Step 5: Deploy as a FastAPI Service

python
# api.py — FastAPI wrapper for the support bot with session management
from fastapi import FastAPI
from pydantic import BaseModel
import uuid

app = FastAPI(title="Support Bot API")

class ChatRequest(BaseModel):
    question: str
    user_id: str
    session_id: str | None = None

class ChatResponse(BaseModel):
    answer: str
    session_id: str
    trace_id: str

@app.post("/chat", response_model=ChatResponse)
async def chat(req: ChatRequest):
    session_id = req.session_id or str(uuid.uuid4())
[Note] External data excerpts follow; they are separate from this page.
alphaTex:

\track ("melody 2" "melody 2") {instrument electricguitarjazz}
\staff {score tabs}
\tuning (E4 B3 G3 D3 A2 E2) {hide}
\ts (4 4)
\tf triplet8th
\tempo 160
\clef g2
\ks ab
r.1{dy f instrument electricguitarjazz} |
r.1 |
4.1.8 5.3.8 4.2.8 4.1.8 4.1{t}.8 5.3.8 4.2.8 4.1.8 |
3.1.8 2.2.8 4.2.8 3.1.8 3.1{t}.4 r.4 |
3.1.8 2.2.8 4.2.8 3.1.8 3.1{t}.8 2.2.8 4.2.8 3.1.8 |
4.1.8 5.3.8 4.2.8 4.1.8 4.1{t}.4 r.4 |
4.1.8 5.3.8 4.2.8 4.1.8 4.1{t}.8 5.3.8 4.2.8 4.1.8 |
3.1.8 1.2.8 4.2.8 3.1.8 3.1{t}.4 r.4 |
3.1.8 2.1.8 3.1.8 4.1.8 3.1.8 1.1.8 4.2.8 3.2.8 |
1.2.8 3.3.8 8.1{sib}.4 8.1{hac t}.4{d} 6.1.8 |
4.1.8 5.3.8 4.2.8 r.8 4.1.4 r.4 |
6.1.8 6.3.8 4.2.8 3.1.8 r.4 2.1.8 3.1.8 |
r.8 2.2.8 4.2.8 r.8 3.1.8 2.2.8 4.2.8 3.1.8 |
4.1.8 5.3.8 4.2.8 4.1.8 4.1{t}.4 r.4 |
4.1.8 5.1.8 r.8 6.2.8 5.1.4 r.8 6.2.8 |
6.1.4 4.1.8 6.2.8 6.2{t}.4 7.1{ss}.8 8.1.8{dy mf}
    # answer_question from support_bot.py
    answer = answer_question(req.question, req.user_id, session_id)

    return ChatResponse(
        answer=answer,
        session_id=session_id,
        trace_id=session_id,  # Simplified — use actual Langfuse trace ID in production
    )

What Maya Achieved

After a week in production, Maya's dashboard in Langfuse shows:

  • 2,400 questions answered automatically, deflecting 60% of support tickets
  • Average response time of 1.8 seconds (vs. 4-hour human response)
  • 87% positive feedback from customers
  • $45/day in OpenAI costs — cheaper than one support agent's hourly rate

The traces in Langfuse help her identify knowledge gaps: questions that consistently get "I don't have information" responses become candidates for new help articles.